_WRITTEN EXERCISE_
Turn all of the data below into a JSON list of strings, one string per line, leaving out any blank lines.

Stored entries
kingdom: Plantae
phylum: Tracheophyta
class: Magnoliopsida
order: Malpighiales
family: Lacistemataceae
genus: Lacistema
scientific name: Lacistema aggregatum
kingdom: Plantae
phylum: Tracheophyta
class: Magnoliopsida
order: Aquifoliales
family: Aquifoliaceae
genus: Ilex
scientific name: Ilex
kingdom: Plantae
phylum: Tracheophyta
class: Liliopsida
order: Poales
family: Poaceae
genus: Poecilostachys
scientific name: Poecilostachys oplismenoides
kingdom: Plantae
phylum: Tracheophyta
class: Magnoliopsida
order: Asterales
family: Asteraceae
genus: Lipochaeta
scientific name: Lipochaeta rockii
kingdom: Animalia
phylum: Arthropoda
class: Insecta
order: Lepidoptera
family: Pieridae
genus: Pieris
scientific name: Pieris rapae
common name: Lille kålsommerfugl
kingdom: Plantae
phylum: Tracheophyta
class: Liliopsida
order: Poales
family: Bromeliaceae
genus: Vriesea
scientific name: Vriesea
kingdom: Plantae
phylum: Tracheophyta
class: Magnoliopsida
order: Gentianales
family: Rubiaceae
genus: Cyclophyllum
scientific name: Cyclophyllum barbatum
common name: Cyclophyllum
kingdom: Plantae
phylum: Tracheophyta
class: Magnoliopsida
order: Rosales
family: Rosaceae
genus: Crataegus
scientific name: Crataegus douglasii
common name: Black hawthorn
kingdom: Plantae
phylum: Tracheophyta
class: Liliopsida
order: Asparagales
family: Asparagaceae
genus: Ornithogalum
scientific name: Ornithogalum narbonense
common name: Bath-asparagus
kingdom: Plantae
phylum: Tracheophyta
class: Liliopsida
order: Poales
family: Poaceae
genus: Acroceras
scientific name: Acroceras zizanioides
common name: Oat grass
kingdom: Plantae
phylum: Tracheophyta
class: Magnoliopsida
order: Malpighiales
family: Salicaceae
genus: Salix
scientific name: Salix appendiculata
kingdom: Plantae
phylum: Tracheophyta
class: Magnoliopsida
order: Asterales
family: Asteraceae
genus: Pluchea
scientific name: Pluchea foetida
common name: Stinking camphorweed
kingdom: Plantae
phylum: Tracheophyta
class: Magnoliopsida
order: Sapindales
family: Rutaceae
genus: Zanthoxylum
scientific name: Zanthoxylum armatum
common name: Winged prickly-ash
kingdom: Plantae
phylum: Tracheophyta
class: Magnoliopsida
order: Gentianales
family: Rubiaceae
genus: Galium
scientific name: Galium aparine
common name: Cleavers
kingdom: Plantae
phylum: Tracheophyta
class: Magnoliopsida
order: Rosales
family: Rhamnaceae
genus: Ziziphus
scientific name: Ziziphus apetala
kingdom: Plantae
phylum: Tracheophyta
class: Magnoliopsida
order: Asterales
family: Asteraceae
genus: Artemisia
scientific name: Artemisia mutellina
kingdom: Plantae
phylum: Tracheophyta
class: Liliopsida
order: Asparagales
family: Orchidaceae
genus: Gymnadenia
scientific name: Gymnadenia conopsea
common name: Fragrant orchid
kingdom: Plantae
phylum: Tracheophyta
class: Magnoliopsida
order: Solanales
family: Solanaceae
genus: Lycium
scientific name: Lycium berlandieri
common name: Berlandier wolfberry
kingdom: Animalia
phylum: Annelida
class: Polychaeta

_CORRECT ANSWER_
[
  "kingdom: Plantae",
  "phylum: Tracheophyta",
  "class: Magnoliopsida",
  "order: Malpighiales",
  "family: Lacistemataceae",
  "genus: Lacistema",
  "scientific name: Lacistema aggregatum",
  "kingdom: Plantae",
  "phylum: Tracheophyta",
  "class: Magnoliopsida",
  "order: Aquifoliales",
  "family: Aquifoliaceae",
  "genus: Ilex",
  "scientific name: Ilex",
  "kingdom: Plantae",
  "phylum: Tracheophyta",
  "class: Liliopsida",
  "order: Poales",
  "family: Poaceae",
  "genus: Poecilostachys",
  "scientific name: Poecilostachys oplismenoides",
  "kingdom: Plantae",
  "phylum: Tracheophyta",
  "class: Magnoliopsida",
  "order: Asterales",
  "family: Asteraceae",
  "genus: Lipochaeta",
  "scientific name: Lipochaeta rockii",
  "kingdom: Animalia",
  "phylum: Arthropoda",
  "class: Insecta",
  "order: Lepidoptera",
  "family: Pieridae",
  "genus: Pieris",
  "scientific name: Pieris rapae",
  "common name: Lille kålsommerfugl",
  "kingdom: Plantae",
  "phylum: Tracheophyta",
  "class: Liliopsida",
  "order: Poales",
  "family: Bromeliaceae",
  "genus: Vriesea",
  "scientific name: Vriesea",
  "kingdom: Plantae",
  "phylum: Tracheophyta",
  "class: Magnoliopsida",
  "order: Gentianales",
  "family: Rubiaceae",
  "genus: Cyclophyllum",
  "scientific name: Cyclophyllum barbatum",
  "common name: Cyclophyllum",
  "kingdom: Plantae",
  "phylum: Tracheophyta",
  "class: Magnoliopsida",
  "order: Rosales",
  "family: Rosaceae",
  "genus: Crataegus",
  "scientific name: Crataegus douglasii",
  "common name: Black hawthorn",
  "kingdom: Plantae",
  "phylum: Tracheophyta",
  "class: Liliopsida",
  "order: Asparagales",
  "family: Asparagaceae",
  "genus: Ornithogalum",
  "scientific name: Ornithogalum narbonense",
  "common name: Bath-asparagus",
  "kingdom: Plantae",
  "phylum: Tracheophyta",
  "class: Liliopsida",
  "order: Poales",
  "family: Poaceae",
  "genus: Acroceras",
  "scientific name: Acroceras zizanioides",
  "common name: Oat grass",
  "kingdom: Plantae",
  "phylum: Tracheophyta",
  "class: Magnoliopsida",
  "order: Malpighiales",
  "family: Salicaceae",
  "genus: Salix",
  "scientific name: Salix appendiculata",
  "kingdom: Plantae",
  "phylum: Tracheophyta",
  "class: Magnoliopsida",
  "order: Asterales",
  "family: Asteraceae",
  "genus: Pluchea",
  "scientific name: Pluchea foetida",
  "common name: Stinking camphorweed",
  "kingdom: Plantae",
  "phylum: Tracheophyta",
  "class: Magnoliopsida",
  "order: Sapindales",
  "family: Rutaceae",
  "genus: Zanthoxylum",
  "scientific name: Zanthoxylum armatum",
  "common name: Winged prickly-ash",
  "kingdom: Plantae",
  "phylum: Tracheophyta",
  "class: Magnoliopsida",
  "order: Gentianales",
  "family: Rubiaceae",
  "genus: Galium",
  "scientific name: Galium aparine",
  "common name: Cleavers",
  "kingdom: Plantae",
  "phylum: Tracheophyta",
  "class: Magnoliopsida",
  "order: Rosales",
  "family: Rhamnaceae",
  "genus: Ziziphus",
  "scientific name: Ziziphus apetala",
  "kingdom: Plantae",
  "phylum: Tracheophyta",
  "class: Magnoliopsida",
  "order: Asterales",
  "family: Asteraceae",
  "genus: Artemisia",
  "scientific name: Artemisia mutellina",
  "kingdom: Plantae",
  "phylum: Tracheophyta",
  "class: Liliopsida",
  "order: Asparagales",
  "family: Orchidaceae",
  "genus: Gymnadenia",
  "scientific name: Gymnadenia conopsea",
  "common name: Fragrant orchid",
  "kingdom: Plantae",
  "phylum: Tracheophyta",
  "class: Magnoliopsida",
  "order: Solanales",
  "family: Solanaceae",
  "genus: Lycium",
  "scientific name: Lycium berlandieri",
  "common name: Berlandier wolfberry",
  "kingdom: Animalia",
  "phylum: Annelida",
  "class: Polychaeta"
]